▸ INSTRUCTIONS TO FOLLOW
Among these entries, how many lines contain "down"? Say the number and nothing else.

▸ EXERCISE INPUTS
..........

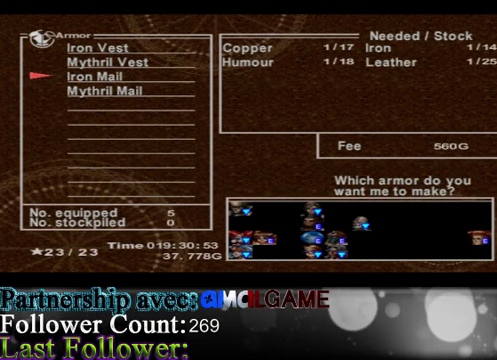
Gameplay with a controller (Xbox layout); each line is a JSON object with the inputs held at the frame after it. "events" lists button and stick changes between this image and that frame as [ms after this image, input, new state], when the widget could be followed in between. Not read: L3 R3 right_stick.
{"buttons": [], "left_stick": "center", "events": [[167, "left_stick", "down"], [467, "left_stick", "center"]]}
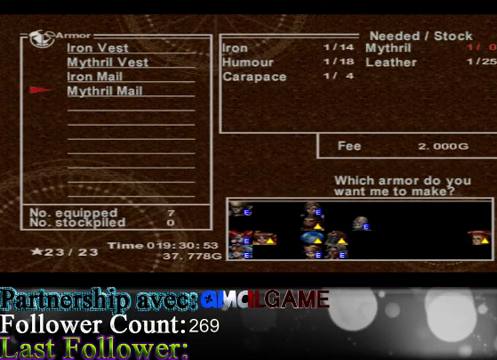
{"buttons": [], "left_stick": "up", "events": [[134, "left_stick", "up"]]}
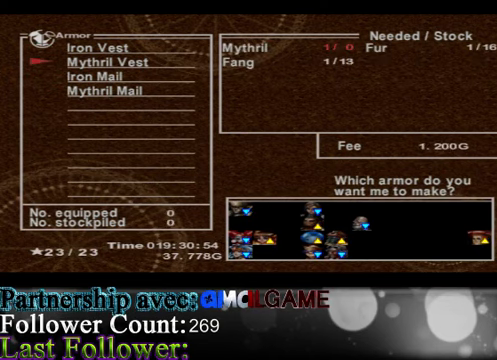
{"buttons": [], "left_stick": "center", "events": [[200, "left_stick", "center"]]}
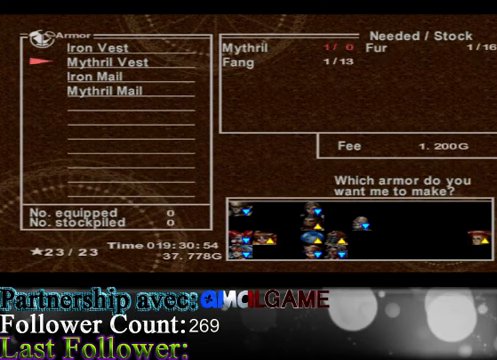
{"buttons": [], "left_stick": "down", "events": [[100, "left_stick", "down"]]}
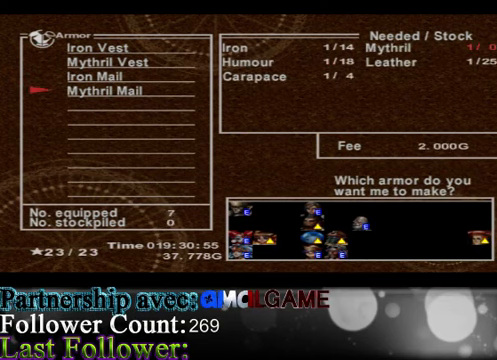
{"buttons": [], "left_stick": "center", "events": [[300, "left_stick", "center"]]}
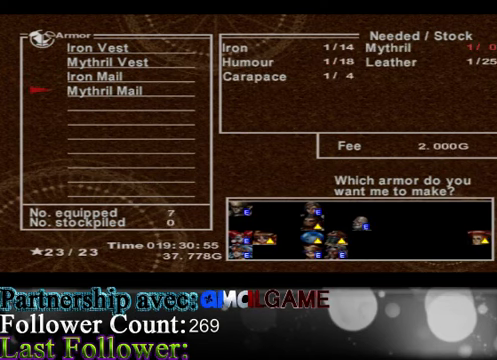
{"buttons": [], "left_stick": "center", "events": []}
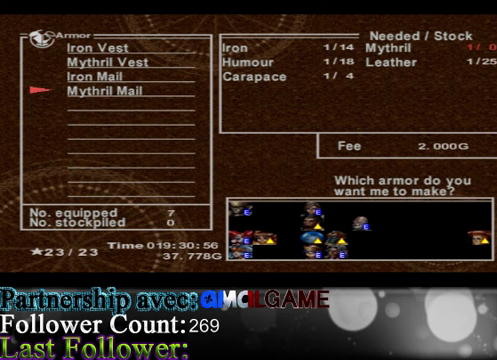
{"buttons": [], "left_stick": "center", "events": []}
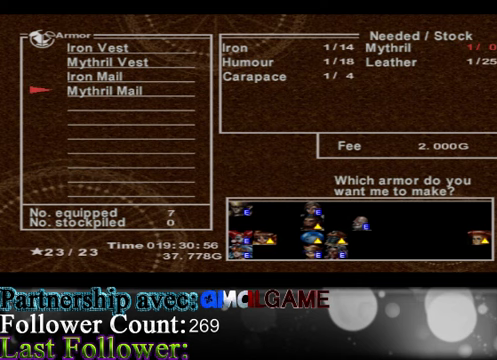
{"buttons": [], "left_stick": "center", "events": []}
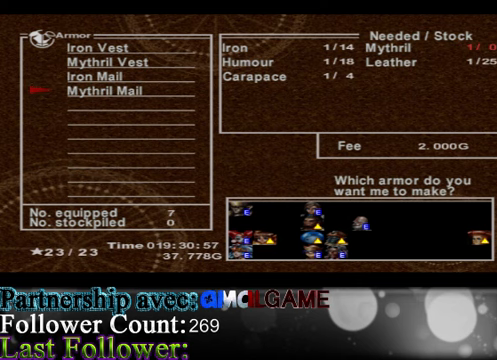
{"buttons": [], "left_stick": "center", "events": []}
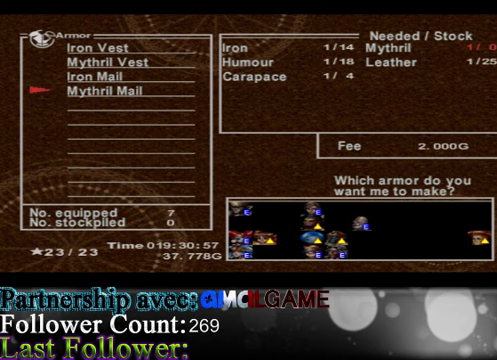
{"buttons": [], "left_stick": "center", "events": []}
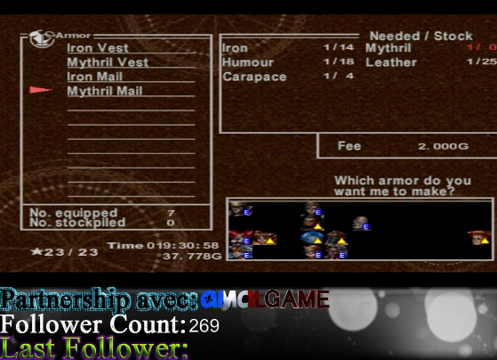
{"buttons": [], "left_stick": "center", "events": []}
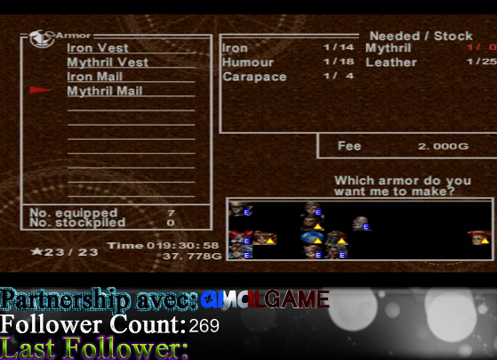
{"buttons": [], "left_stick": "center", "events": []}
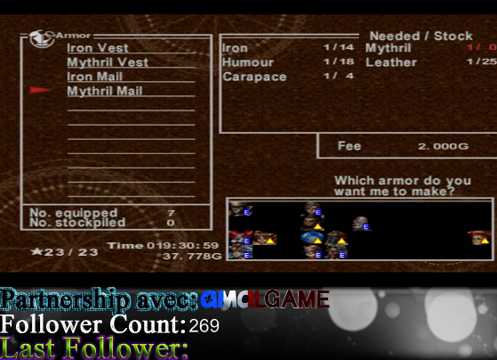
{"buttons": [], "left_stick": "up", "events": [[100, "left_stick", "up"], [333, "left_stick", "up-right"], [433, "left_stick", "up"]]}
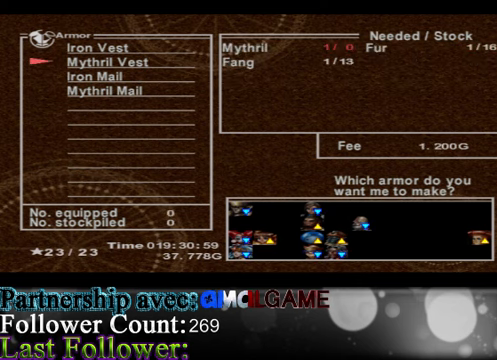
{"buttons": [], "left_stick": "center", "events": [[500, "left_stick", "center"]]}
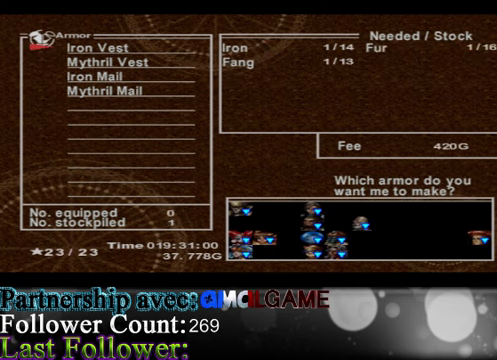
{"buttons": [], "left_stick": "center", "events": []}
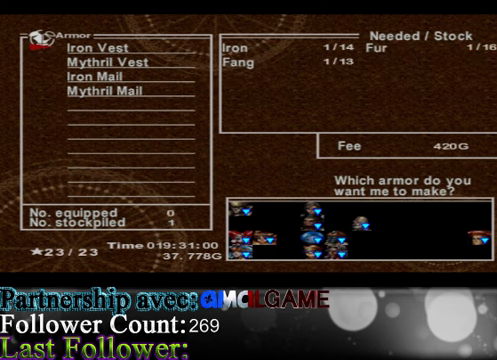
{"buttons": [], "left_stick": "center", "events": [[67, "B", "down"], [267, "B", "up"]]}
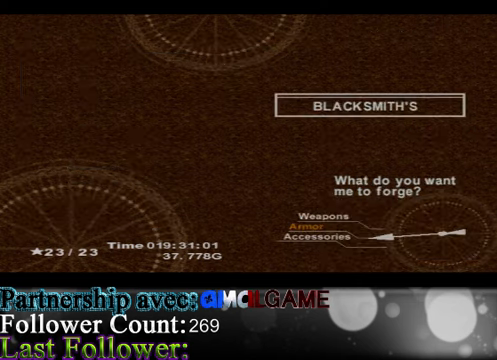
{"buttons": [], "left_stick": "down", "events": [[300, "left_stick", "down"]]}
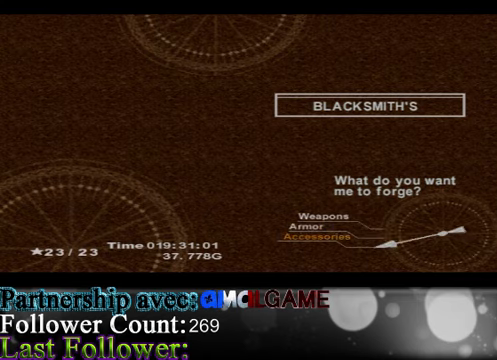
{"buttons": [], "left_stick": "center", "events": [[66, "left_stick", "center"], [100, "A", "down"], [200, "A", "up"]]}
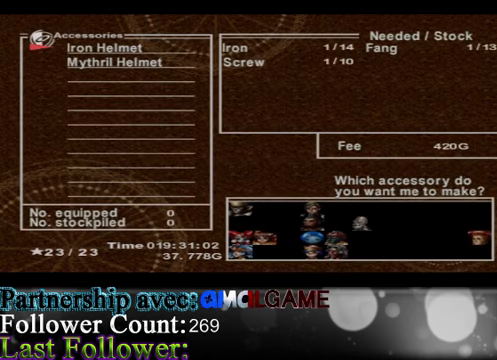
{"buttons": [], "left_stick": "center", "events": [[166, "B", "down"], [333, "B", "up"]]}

..........

▸ EXPECTED ANSWER
6